The mid-50s brought the earliest and more daring attempts to evolve the front grille – most notably in the “Baroque Angel” BMW 501/502 (below) and the transcendent BMW 507.
By now, the kidney grilles were completely plated ornaments but both were totally different from each other – the 501’s was slim and tall, the 507’s (below) were almost as if rotated 90-degrees to fill the entire width of the front fascia, giving it an elegant yet staggeringly beautiful front end.
The 507 also brought forward another design detail – the “Sharknose”, courtesy of the extended front hood edge which tapers backwards to meet the front bumper giving the 507 a forward-thrusting shape.
The kidney grille and shark nose were ultimately established in the BMW “New Class” of the 1960s. The New Class first represented BMW 1500 – and its sister models 1600, 1800 and 2000 later on – would go on to form the blueprint for the front end design for BMW’s core models (today known as the 3,5 and 7 series) till the early 1990s.
Commonplace now was the central kidney grille, flanked by secondary grille elements that stretched width-wise to meet the front headlights.
Quad headlights and Hoffmeister Kinks
The 1500 would also introduce what is today known as the Hoffmeister kink (courtesy of its designer Wilhelm Hofmeister) – a simple yet sculpted forward bend in the leading edge of the C-Pillar.
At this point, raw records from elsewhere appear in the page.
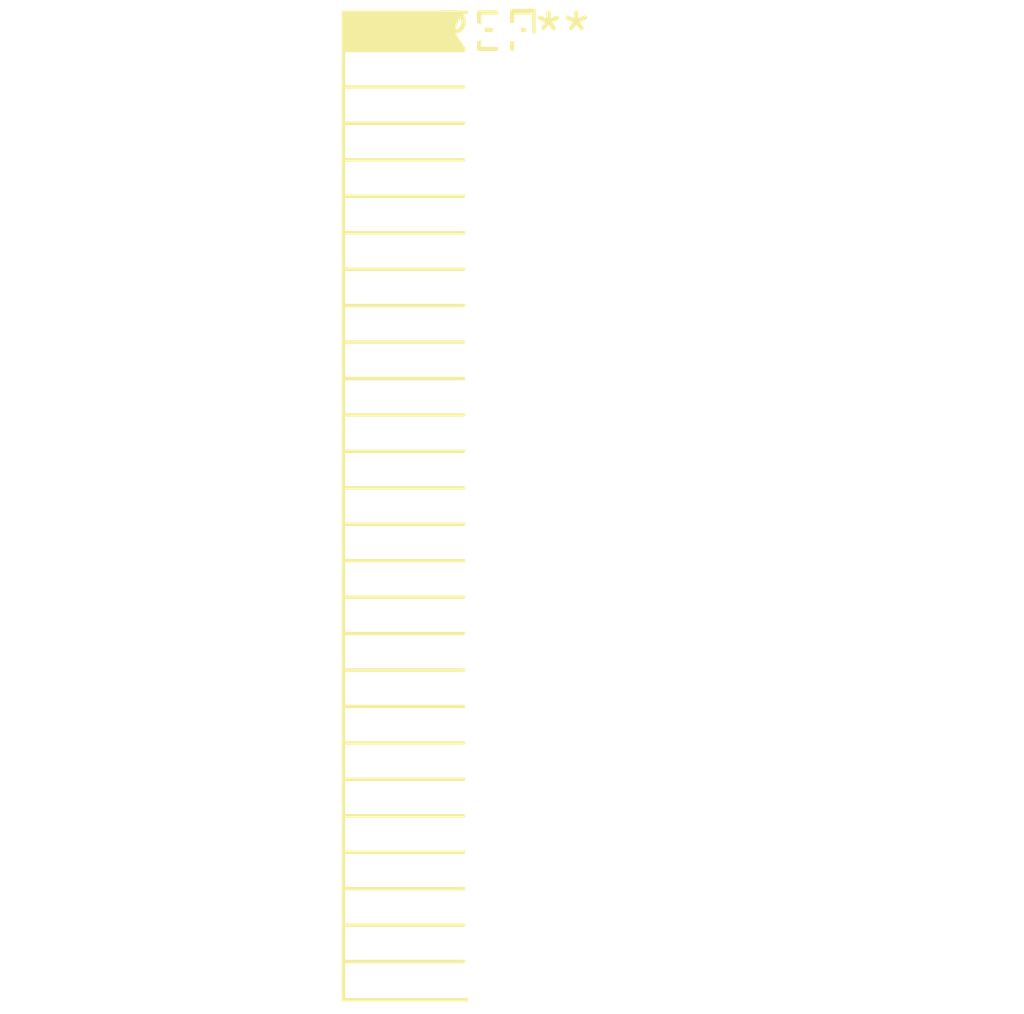
<source format=kicad_pcb>
(kicad_pcb (version 20240108) (generator pcbnew)

  (general
    (thickness 1.6)
  )

  (paper "A4")
  (layers
    (0 "F.Cu" signal)
    (31 "B.Cu" signal)
    (32 "B.Adhes" user "B.Adhesive")
    (33 "F.Adhes" user "F.Adhesive")
    (34 "B.Paste" user)
    (35 "F.Paste" user)
    (36 "B.SilkS" user "B.Silkscreen")
    (37 "F.SilkS" user "F.Silkscreen")
    (38 "B.Mask" user)
    (39 "F.Mask" user)
    (40 "Dwgs.User" user "User.Drawings")
    (41 "Cmts.User" user "User.Comments")
    (42 "Eco1.User" user "User.Eco1")
    (43 "Eco2.User" user "User.Eco2")
    (44 "Edge.Cuts" user)
    (45 "Margin" user)
    (46 "B.CrtYd" user "B.Courtyard")
    (47 "F.CrtYd" user "F.Courtyard")
    (48 "B.Fab" user)
    (49 "F.Fab" user)
    (50 "User.1" user)
    (51 "User.2" user)
    (52 "User.3" user)
    (53 "User.4" user)
    (54 "User.5" user)
    (55 "User.6" user)
    (56 "User.7" user)
    (57 "User.8" user)
    (58 "User.9" user)
  )

  (setup
    (pad_to_mask_clearance 0)
    (pcbplotparams
      (layerselection 0x00010fc_ffffffff)
      (plot_on_all_layers_selection 0x0000000_00000000)
      (disableapertmacros false)
      (usegerberextensions false)
      (usegerberattributes false)
      (usegerberadvancedattributes false)
      (creategerberjobfile false)
      (dashed_line_dash_ratio 12.000000)
      (dashed_line_gap_ratio 3.000000)
      (svgprecision 4)
      (plotframeref false)
      (viasonmask false)
      (mode 1)
      (useauxorigin false)
      (hpglpennumber 1)
      (hpglpenspeed 20)
      (hpglpendiameter 15.000000)
      (dxfpolygonmode false)
      (dxfimperialunits false)
      (dxfusepcbnewfont false)
      (psnegative false)
      (psa4output false)
      (plotreference false)
      (plotvalue false)
      (plotinvisibletext false)
      (sketchpadsonfab false)
      (subtractmaskfromsilk false)
      (outputformat 1)
      (mirror false)
      (drillshape 1)
      (scaleselection 1)
      (outputdirectory "")
    )
  )

  (net 0 "")

  (footprint "PinSocket_2x27_P1.27mm_Horizontal" (layer "F.Cu") (at 0 0))

)

</source>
It is believed that the kink stylistically suggested that the BMW model was rear-wheel drive.
The late 60s would also bring about another design detail, twin headlights at the front with the introduction of the 2500, and 2800 models – which marked BMW’s return to the full-size luxury sedan and coupe market.
The next big jump would come in the early 90s with the introduction of the (E36) 3 Series. In the E36, the kidney grille is flat and horizontally positioned. The two halves were made rectangular with slightly rounded corners and – and for the first time, wasn’t separated from the headlight strips by other grills, only by surfaces in the body colour.
The E36 would also introduce an enclosed glass covering for the headlamps – a feature that would go on to dictate the designs of the larger 5 and 7 Series models of that era.
The Bangle Era
As a side note, it’s virtually impossible to gloss over BMW’s more controversial design efforts without a mention of Chris Bangle. Acting as BMW Head of Design between 1999 and 2009, Bangle was responsible for some of BMW’s most controversial models in recent times – which include the (E65) 7 Series, (E60) 5 Series, and (E85) Z4.
Though, more than a decade on, the design elements he brought to the fore – such as angular lines, simplified “deconstructed” proportions and the affectionately known “flame surfacing” gave BMW a base template from which to work from decades into the future.
The (E60) 5 Series is perhaps one of his best works, which if compared to its period competitor from Mercedes-Benz, the (W211) E-class, manages to look far more modern and edgy to this day. Another crucial gauge of his work is the success of the cars he created.
It was in Bangle’s time that BMW stormed past Mercedes-Benz to become the leading premium manufacturer globally, with much of that success attributed to his most controversial works becoming more successful than ever thought possible, most notably with the (E65) 7 Series and (E60) 5 Series.
Look to the future by looking at the past
While BMW’s efforts with the (G22) 4 Series and its kidney grille will be talked about for years to come, it will be a point of discussion, curiosity and contention – it will remain evocative and play its part in moving forward BMW's design language as a whole.
As Dukec puts it – “You can create something beautiful, and we also have cars which are just pretty. But there are some customers that, if you want to reach them, you have to stand out. You have to create something that is not in-line - but that’s exactly the reason.”